Zoff gibt es auch auf einer anderen Großbaustelle: Der des Flughafen Berlin Brandenburg. Auch dort sind Bauzeit und Kosten seit dem ersten Spatentisch im September 2006 völlig aus dem Ruder gelaufen. Eröffnen sollte er in 2012 und kosten rund 2 Milliarden Euro. Mittlerweile ist von einem "Milliardengrab" die Rede, mit Nachträgen in siebenstelliger Höhe. Ob der Flughafen tatsächlich Mitte 2018 seinen Betrieb aufnehmen wird, ist nach wie vor unklar. Im Ausland schmunzelt man derweil über die Pleiten-Pech-und-Pannen-Planung.
Erst wird virtuell geplant, dann real gebaut
Mit Building Information Modeling (kurz BIM) soll das Chaos bei öffentlichen Großbauprojekten in Deutschland ein Ende haben.
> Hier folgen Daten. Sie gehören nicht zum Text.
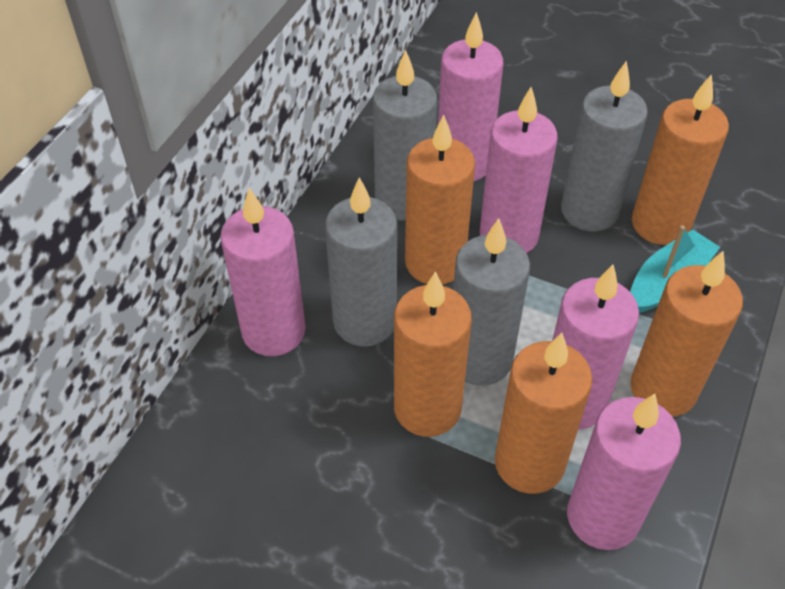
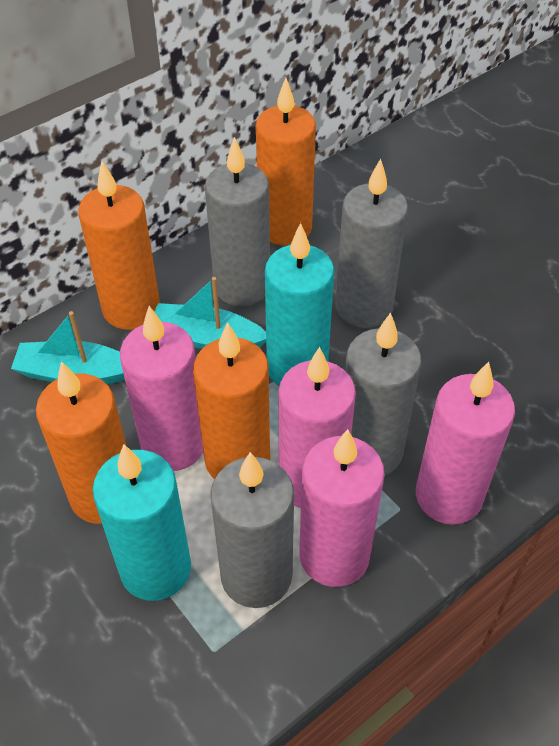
orange candle: 5 -> 4
pink candle: 5 -> 4
turquoise boat: 1 -> 2
turquoise candle: 0 -> 2

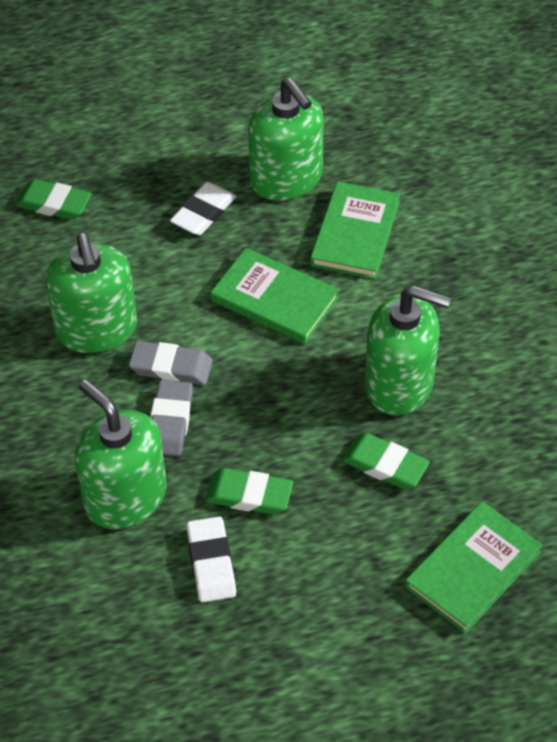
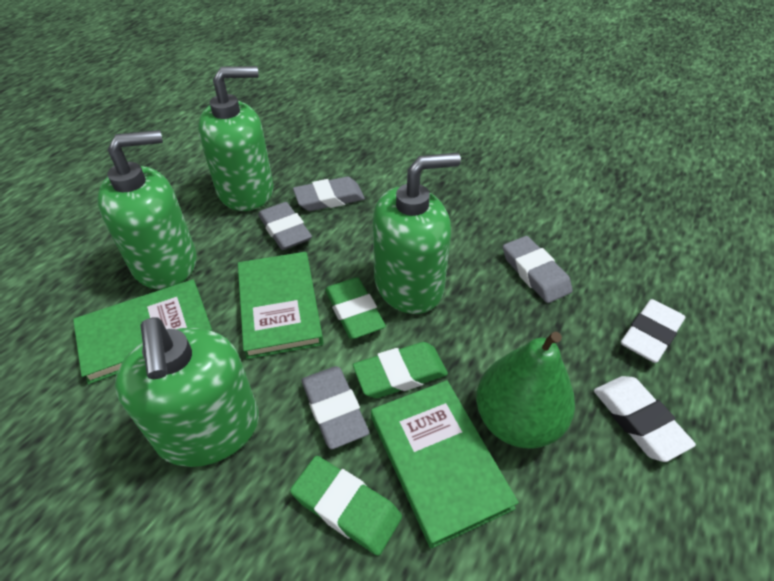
green pear: 0 -> 1
grey eraser: 2 -> 4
Um kostspielige Fehlerteufel zu vermeiden, möchte das Bundesministerium für Verkehr und digitale Infrastruktur (BMVi), dass öffentliche Hoch- und Tiefbauvorhaben zukünftig erst digital geplant und dann gebaut werden. Am Computer wird also zunächst die Ausführung inklusive aller späteren Funktionalitäten bis ins kleinste Detail simuliert und geprüft. Erst wenn die digitale Planung abgeschlossen ist, wird mit dem Bau begonnen - nicht vorher.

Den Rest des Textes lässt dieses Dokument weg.